Hace ocho años, en Venecia, a la hora de dormir, el dormitorio daba vueltas como si hubiese sido una noche de borrachera. Un bulto en el pecho, un ganglio maldito, la primera operación. Césare ya era entrenador: estudioso, medido, querido. Sensible. Tanto que, tiempo después, luego de asumir como DT de Roma (lo que habría sido su primera gran ocasión profesional), se marchó: no pudo dejarla sola. “Ella era mi prioridad. Muchos, en el ambiente del fútbol, no lo entendieron. El fútbol estaba en un segundo plano. Su vida era mi vida”, recuerda, cada vez que la emoción no lo atraganta. Más tarde, en Florentina, toma nota de cinco años mágicos: temporadas vestidas de triunfos sin títulos, aunque maravillosos. Se podría escribir: cómo un hombre enamoró a una ciudad. Otra vez el amor?
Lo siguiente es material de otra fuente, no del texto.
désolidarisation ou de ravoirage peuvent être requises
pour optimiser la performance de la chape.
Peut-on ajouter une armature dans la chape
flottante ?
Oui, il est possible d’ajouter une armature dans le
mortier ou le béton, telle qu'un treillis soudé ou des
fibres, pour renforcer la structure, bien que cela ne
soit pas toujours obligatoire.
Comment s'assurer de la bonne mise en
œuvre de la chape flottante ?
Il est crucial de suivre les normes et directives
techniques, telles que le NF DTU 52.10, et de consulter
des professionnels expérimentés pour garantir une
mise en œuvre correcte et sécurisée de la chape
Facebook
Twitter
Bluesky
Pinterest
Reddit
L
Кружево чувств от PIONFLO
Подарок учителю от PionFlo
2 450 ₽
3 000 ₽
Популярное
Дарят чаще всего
“No me imagino al lado de otra mujer”, dice, ahora, cuando el seleccionado le roba tiempo hasta para la lectura, su reposo en las tormentas. Sabía que iba a vestirse de azul; sin embargo, durante Sudáfrica, se lo vio por Zanzíbar, una isla de ensueño, con sus hijos, apartado de pizarrones. Semanas más tarde, ya había asumido y sentido la presión de ser una de las personas más influyentes de la apasionada Italia. Vendrán los cuestionamientos. La malicia. “Espero críticas, no insultos”, advirtió al asumir. Aunque sabe que ya nada será igual: éste es su segundo tiempo. Tanto, que hasta dicen que ojos intrusos lo habrían visto con otra mujer en las playas de Forte del Marmi, un paraíso en Toscana. Algo así como el amor después del dolor?